Uno pensaría, que la gran innovación es tener a nuestro alcance toda la música que queremos en formato digital a la disposición de nuestra computadora o dispositivo móvil. No obstante, la fascinación y el asombro que hoy despiertan las plataformas digitales no tendrían los mismos efectos, de no ser por la verdadera “magia” que ha logrado que plataformas como Spotify, Deezer o incluso Youtube hagan que más gente escuche grupos o artistas que antes prácticamente sería imposible: el algoritmo. 

Recordemos que, en 2014 Spotify compró a la compañía The Echo Nest por 200 millones de dólares (mdd), una firma especializada en big data musical, la cual se dedicaba a estudiar información de más de 10 millones de páginas web musicales, desde titulares, artistas relacionados, géneros, críticas, etc. Toda esa información hizo que Spotify se volviera el rey del juego, pasando de una plataforma de streaming musical a convertirse prácticamente en el oráculo más preciso de gustos musicales que existe hoy en el mercado.

¿Con frecuencia te asombra qué es lo que hace que tu Descubrimiento semanal dé al clavo con tus gustos, preferencias e intereses? Hay una ciencia detrás de toda esta “magia”. En términos sencillos, el algoritmo musical que te ha traído a tu artista favorito funciona así: Cuando tú escuchas una canción determinada (A), otros usuarios han añadido esa canción A a una playlist en la que generalmente es acompañada por una canción B. Posteriormente, Spotify detecta que esa canción B coincide con tu vector musical y que nunca la has escuchado; haciendo que la canción B pase a tu lista de recomendación semanal. 

Esto podría parecer un ganar-ganar, el cielo, para las plataformas y para los escuchas (nosotros), pero algo pasa que hace del algoritmo un mecanismo completamente perfectible: a veces, la canción sencillamente no nos gusta y punto. 

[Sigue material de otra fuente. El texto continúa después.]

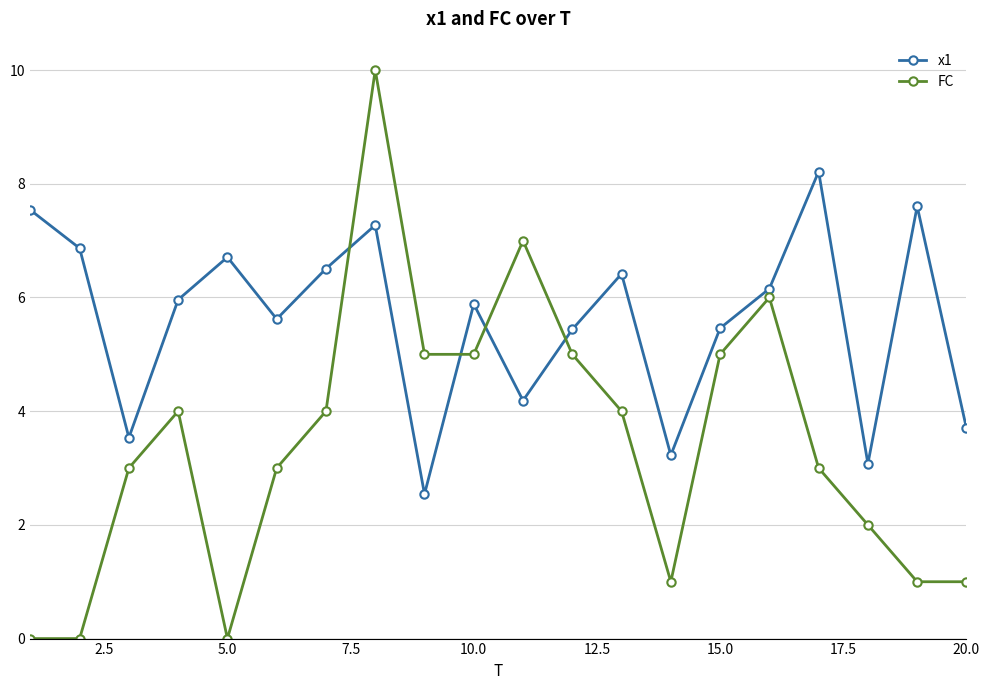

What is the maximum value for FC?

10.0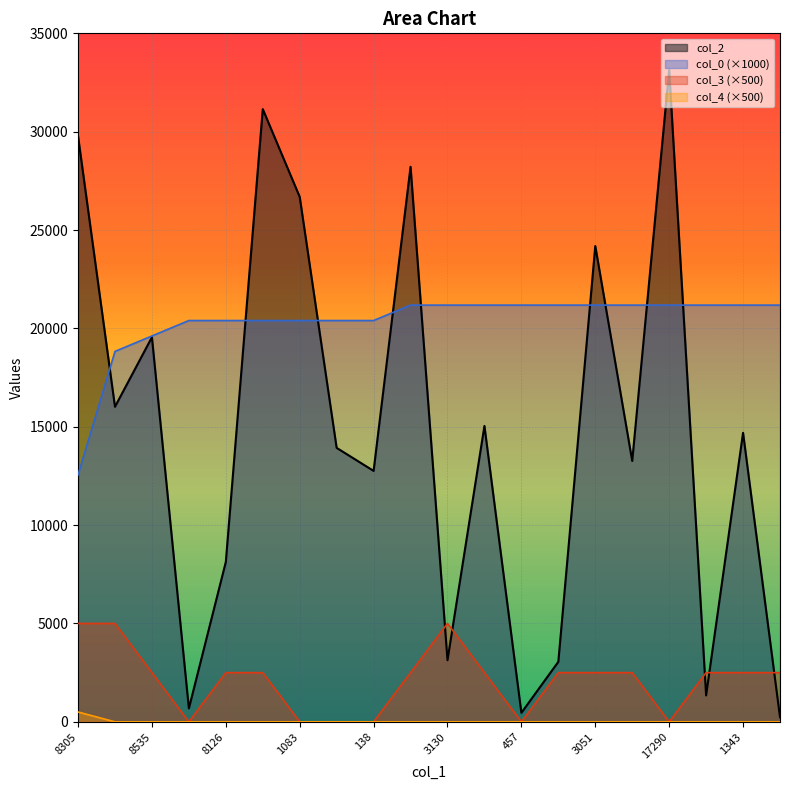

Which series has the widest spread of values?

col_2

Spotify echa mano de la nada despreciable cantidad de 600 GB de datos diarios, algo que alimenta los 28 Petabytes de datos distribuidos en cuatro centros de datos, para que su recomendación semanal sea la más puntual y fascinante expresión de dicha cantidad de procesamiento de información. 

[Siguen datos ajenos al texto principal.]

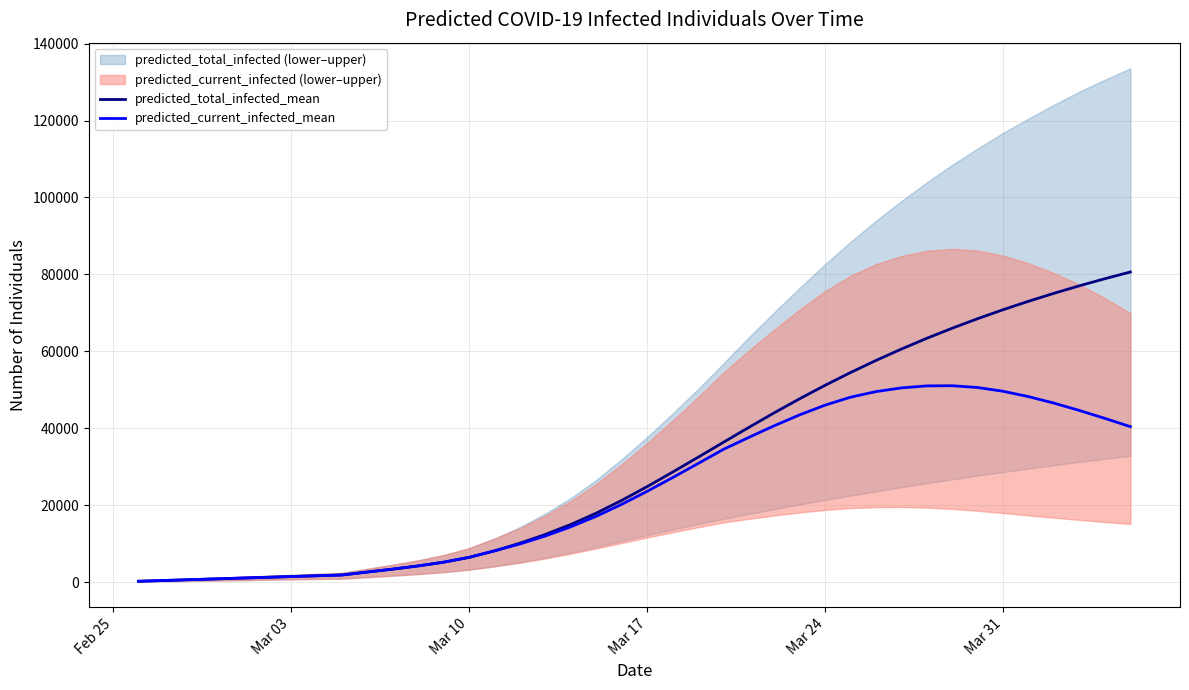

Which series has the widest spread of values?

predicted_total_infected_mean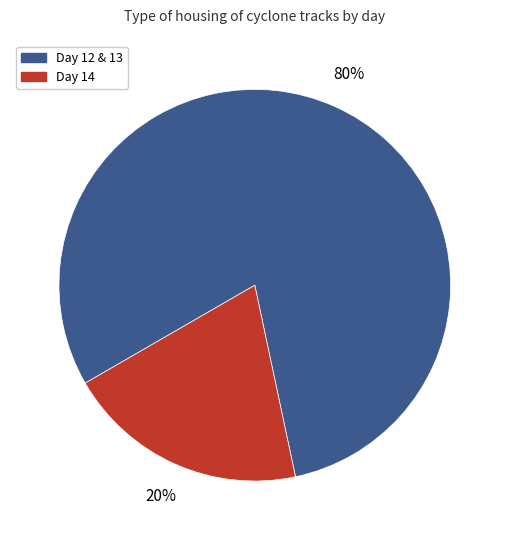

How many segments does this pie chart have?

2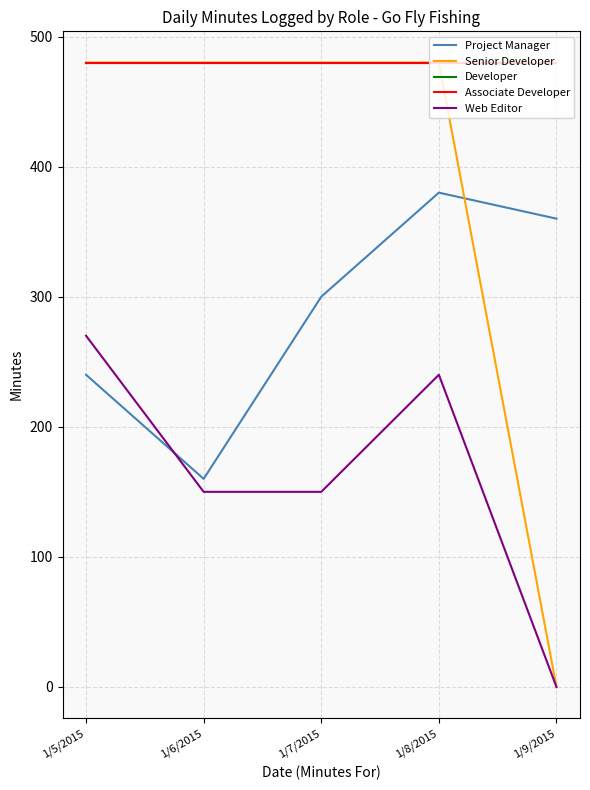

Is this an area chart (filled region under the line)?

No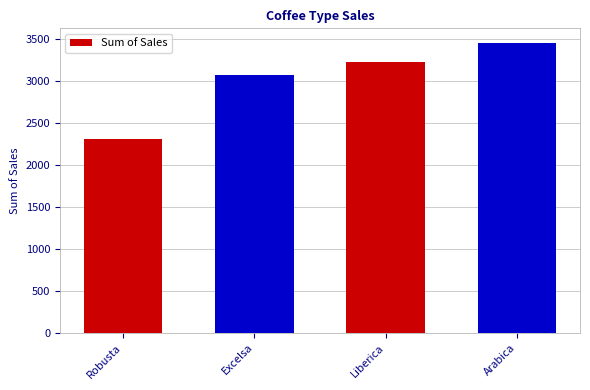

Reading left to right, what are all the values shown in this chart?

Robusta=2307.4	Excelsa=3072.8	Liberica=3229.7	Arabica=3453.3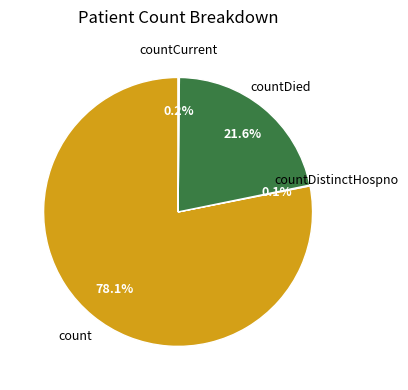

Is there any slice that represents more than half of the pie?

Yes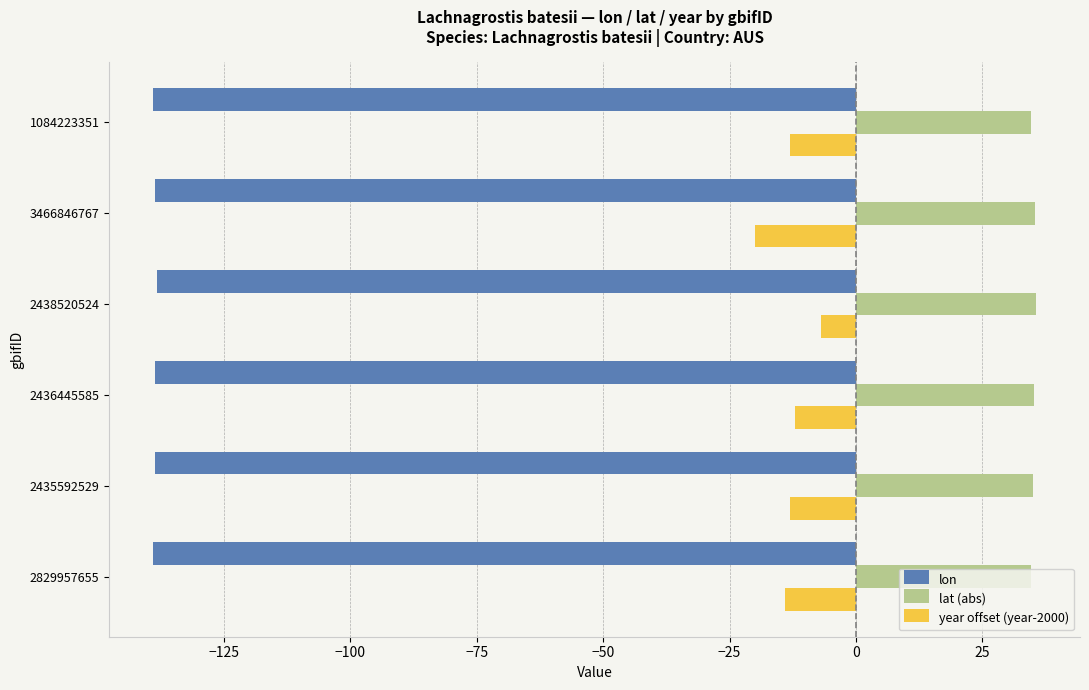

What is the difference between the highest and lowest values at 2436445585?

173.9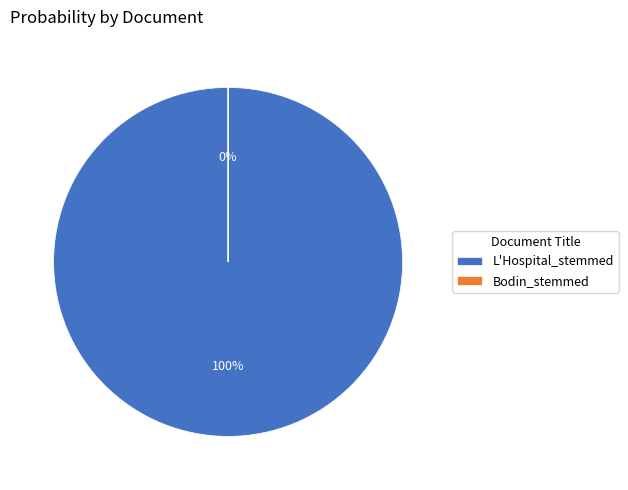

Rank the categories by value from highest to lowest.

L'Hospital_stemmed, Bodin_stemmed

En esta historia, el machine learning, base de la inteligencia artificial, es la base que hace al algoritmo musical no de las más fáciles de identificar para las personas, pero no es el único. Los algoritmos que predicen hipótesis médicas o en materia aeronáutica son mucho más precisos y aterrizados. 

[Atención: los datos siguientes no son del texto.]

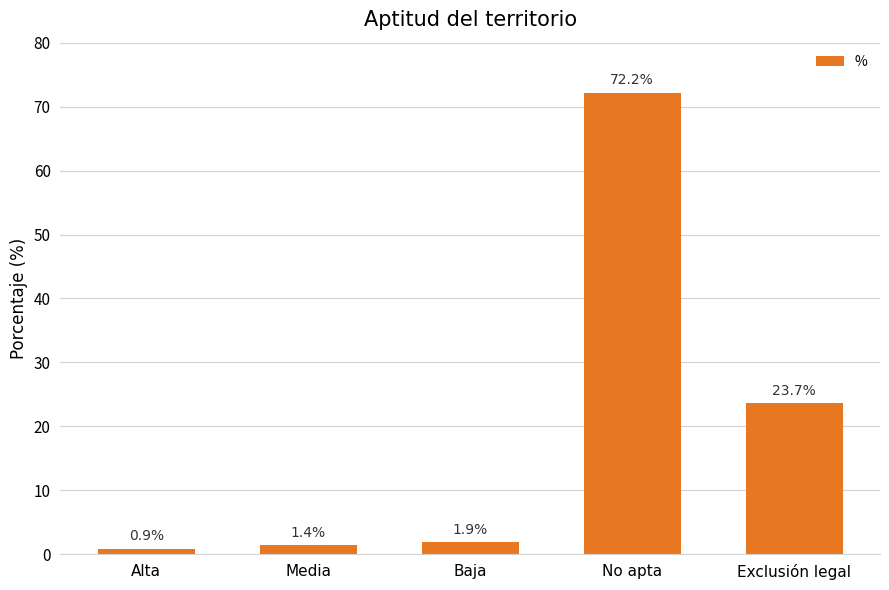

What is the greatest value displayed?

72.2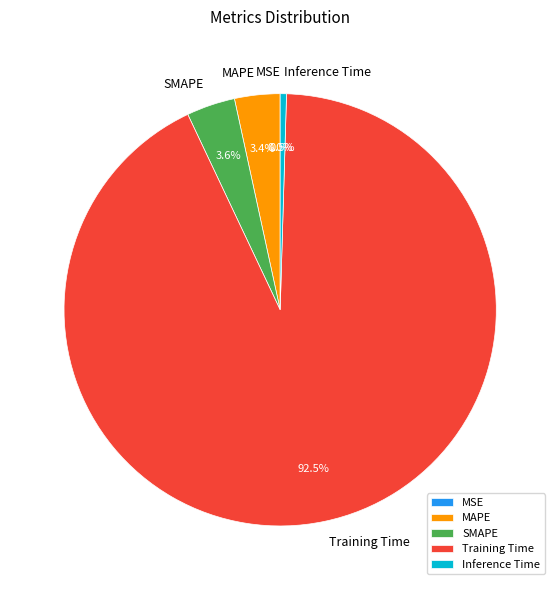

Which has a higher value, Inference Time or Training Time?

Training Time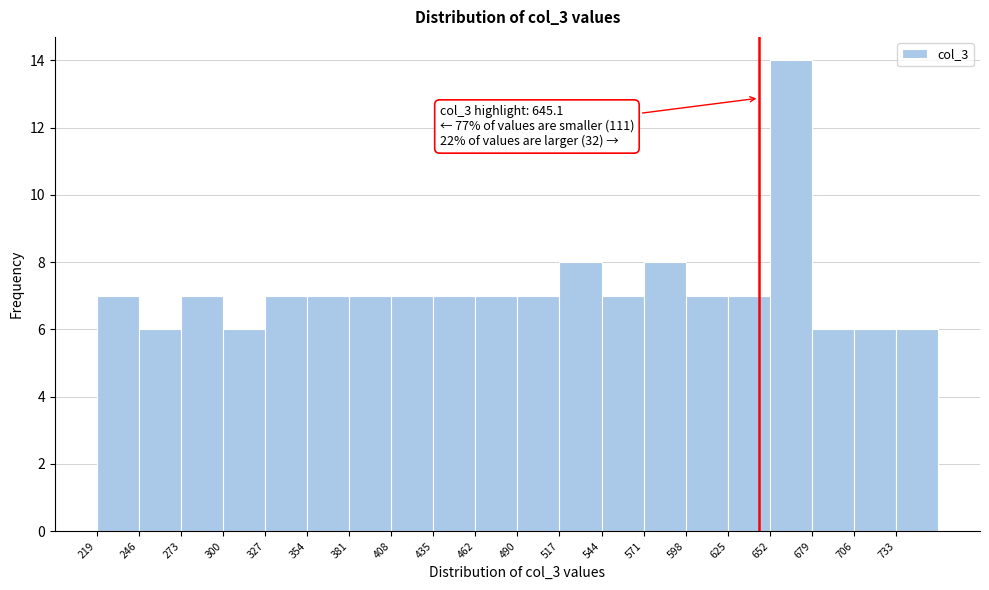

Which range on the x-axis has the tallest bar?

650 to 680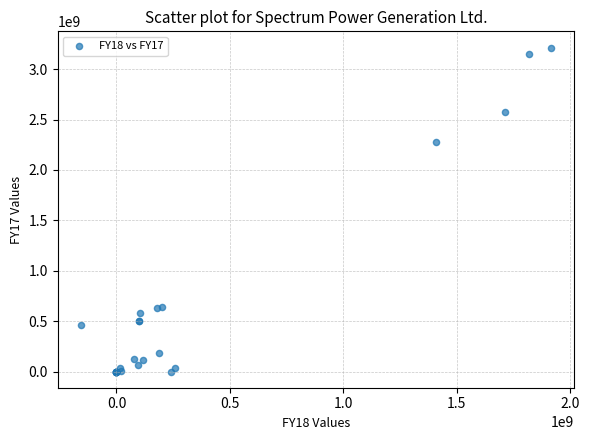

What Y value in the scatter plot is closest to 1607248500?

2279556000.0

Esa imprecisión recurrente en el algoritmo (“no le atinó nada mi algoritmo el día de hoy”),  más allá de ser un fallo tecnológico, podría leerse como algo bueno para nosotros los humanos. El algoritmo se encuentra lejos de adivinar cuando estamos tristes, con ganas de música para hacer ejercicio o algo sólo de fondo para concentrarte, trabajar o estudiar. 

Por lo pronto tenemos una ecuación que funciona y resulta en una “alegre y sonora coincidencia”… pero los expertos en neurociencia y tecnología aseguran algo: “muy pronto”. Muy pronto.